* _Work to complete_
Retype the entries from their start through the line containing "Identify the document", inclusive, omitting the picture.
━━━ Material for this exercise
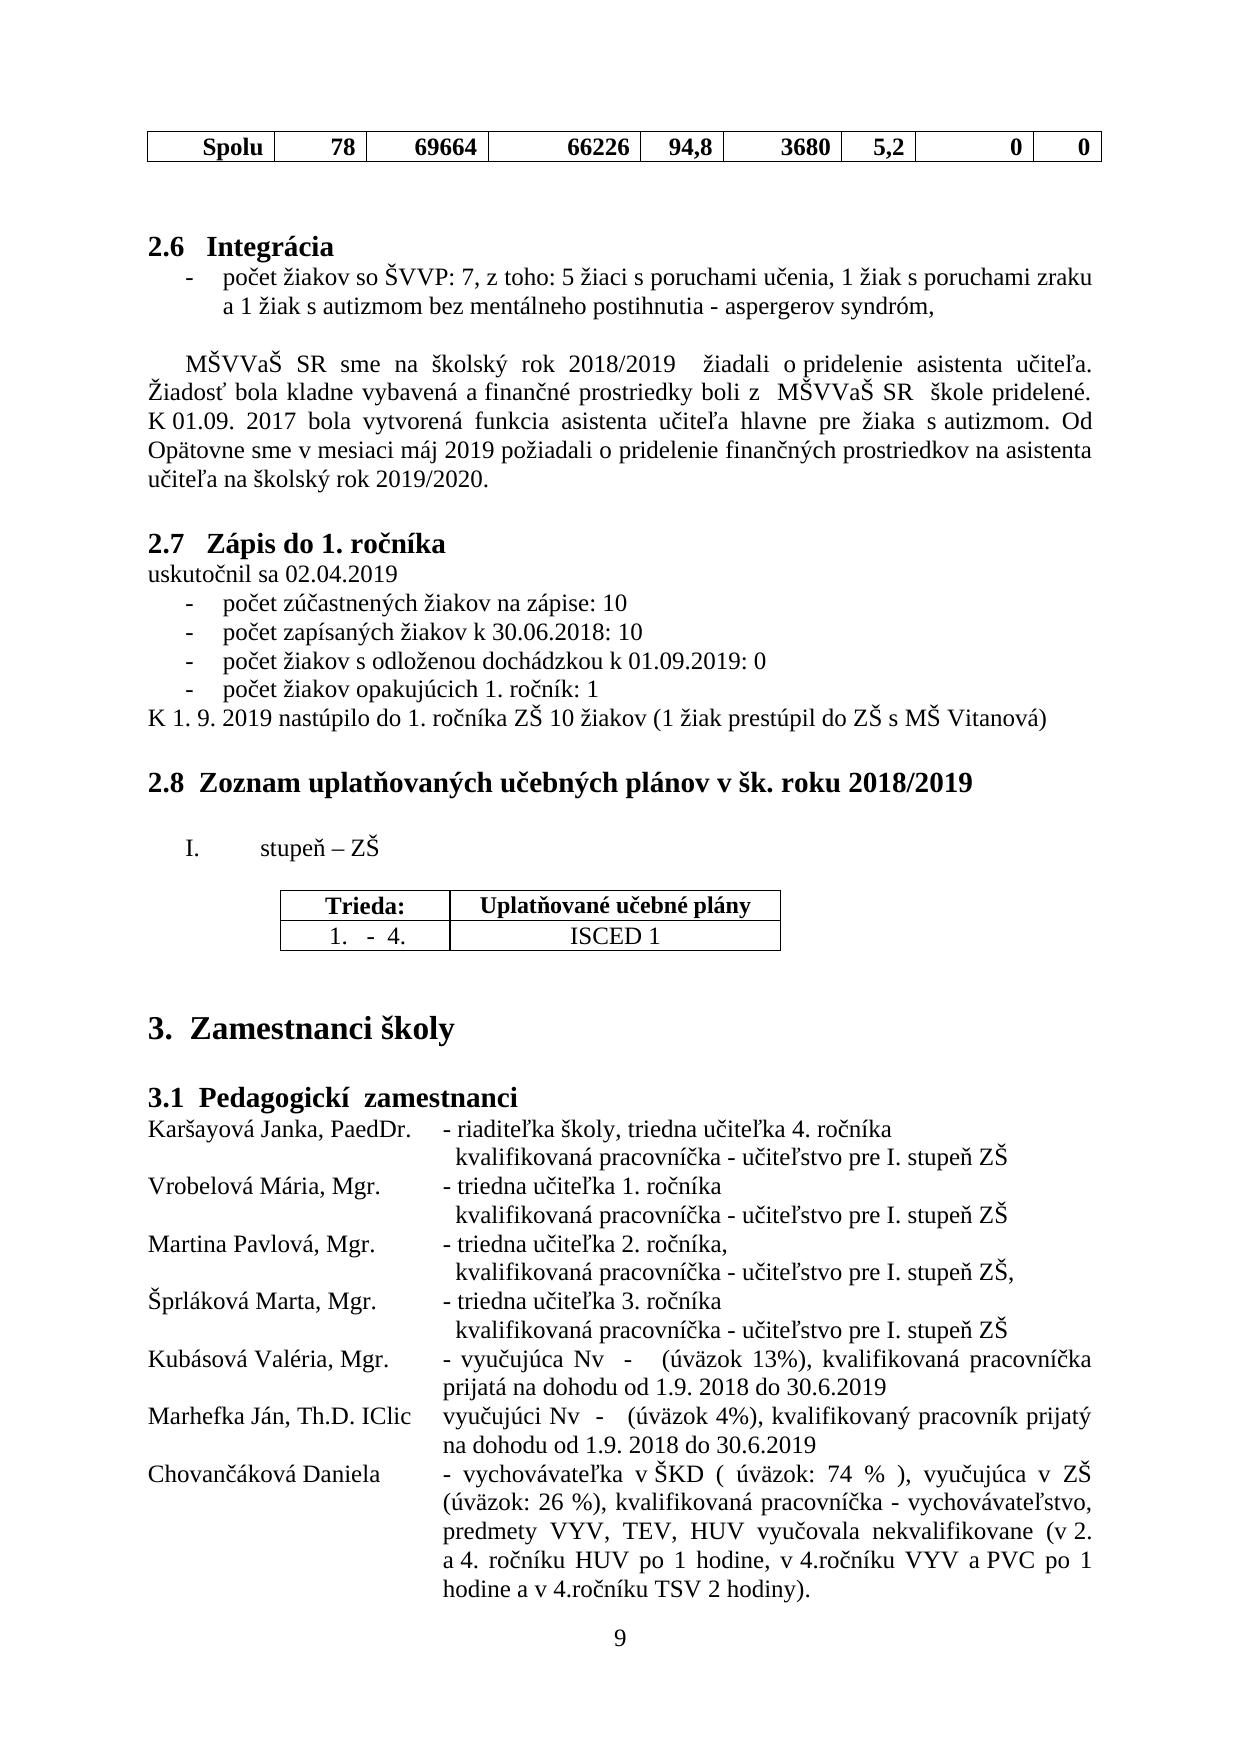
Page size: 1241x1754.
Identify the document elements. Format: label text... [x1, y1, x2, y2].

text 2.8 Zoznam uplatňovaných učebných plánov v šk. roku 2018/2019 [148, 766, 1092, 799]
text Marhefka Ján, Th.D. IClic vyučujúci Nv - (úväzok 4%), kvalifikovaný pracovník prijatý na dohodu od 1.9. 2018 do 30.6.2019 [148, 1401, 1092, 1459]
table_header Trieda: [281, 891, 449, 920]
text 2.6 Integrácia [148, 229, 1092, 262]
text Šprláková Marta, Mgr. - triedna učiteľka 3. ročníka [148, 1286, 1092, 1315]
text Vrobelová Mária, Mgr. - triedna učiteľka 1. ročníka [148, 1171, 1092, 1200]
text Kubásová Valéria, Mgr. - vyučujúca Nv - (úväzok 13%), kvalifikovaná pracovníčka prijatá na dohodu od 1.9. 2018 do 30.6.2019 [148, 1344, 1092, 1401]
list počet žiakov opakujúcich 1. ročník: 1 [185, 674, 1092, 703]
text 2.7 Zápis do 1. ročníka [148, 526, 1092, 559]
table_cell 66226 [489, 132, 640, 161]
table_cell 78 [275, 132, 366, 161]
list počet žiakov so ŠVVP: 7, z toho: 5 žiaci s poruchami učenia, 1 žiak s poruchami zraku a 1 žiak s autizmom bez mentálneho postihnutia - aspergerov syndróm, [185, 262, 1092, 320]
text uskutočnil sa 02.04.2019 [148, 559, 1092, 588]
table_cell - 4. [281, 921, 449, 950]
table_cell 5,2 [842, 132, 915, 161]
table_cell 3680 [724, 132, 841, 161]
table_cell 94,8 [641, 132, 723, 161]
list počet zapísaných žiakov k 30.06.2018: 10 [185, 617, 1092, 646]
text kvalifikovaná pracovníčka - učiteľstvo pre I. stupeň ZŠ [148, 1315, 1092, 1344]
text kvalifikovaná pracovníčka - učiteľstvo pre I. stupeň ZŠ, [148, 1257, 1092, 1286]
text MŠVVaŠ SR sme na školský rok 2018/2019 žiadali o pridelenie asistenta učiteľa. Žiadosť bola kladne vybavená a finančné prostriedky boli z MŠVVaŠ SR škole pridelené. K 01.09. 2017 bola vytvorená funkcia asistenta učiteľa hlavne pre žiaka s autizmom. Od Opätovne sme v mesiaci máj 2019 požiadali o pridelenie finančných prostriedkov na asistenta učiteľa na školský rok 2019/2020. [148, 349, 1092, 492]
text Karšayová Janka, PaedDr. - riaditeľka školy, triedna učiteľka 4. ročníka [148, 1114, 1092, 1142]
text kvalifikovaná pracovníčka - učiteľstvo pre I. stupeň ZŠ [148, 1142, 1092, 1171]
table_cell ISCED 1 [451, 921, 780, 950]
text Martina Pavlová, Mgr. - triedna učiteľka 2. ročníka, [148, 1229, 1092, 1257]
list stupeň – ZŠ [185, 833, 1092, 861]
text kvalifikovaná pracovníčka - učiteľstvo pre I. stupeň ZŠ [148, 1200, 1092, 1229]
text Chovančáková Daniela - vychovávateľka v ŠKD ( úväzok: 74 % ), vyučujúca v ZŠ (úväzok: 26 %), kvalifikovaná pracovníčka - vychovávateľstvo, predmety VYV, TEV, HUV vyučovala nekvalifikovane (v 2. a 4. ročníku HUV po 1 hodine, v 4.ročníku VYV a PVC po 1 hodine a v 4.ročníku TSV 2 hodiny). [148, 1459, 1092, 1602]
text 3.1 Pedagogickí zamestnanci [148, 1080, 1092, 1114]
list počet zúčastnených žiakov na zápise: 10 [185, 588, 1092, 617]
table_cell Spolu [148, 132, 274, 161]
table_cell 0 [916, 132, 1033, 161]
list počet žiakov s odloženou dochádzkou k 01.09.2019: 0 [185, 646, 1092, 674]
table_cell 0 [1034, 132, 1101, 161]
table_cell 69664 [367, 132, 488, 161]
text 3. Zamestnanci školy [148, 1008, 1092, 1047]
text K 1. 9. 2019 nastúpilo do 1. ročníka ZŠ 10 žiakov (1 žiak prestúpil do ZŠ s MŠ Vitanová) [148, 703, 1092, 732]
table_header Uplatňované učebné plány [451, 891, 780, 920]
━━━━━━
* _The reply_
Page size: 1241x1754.
Identify the document elements. Format: label text... [x1, y1, x2, y2].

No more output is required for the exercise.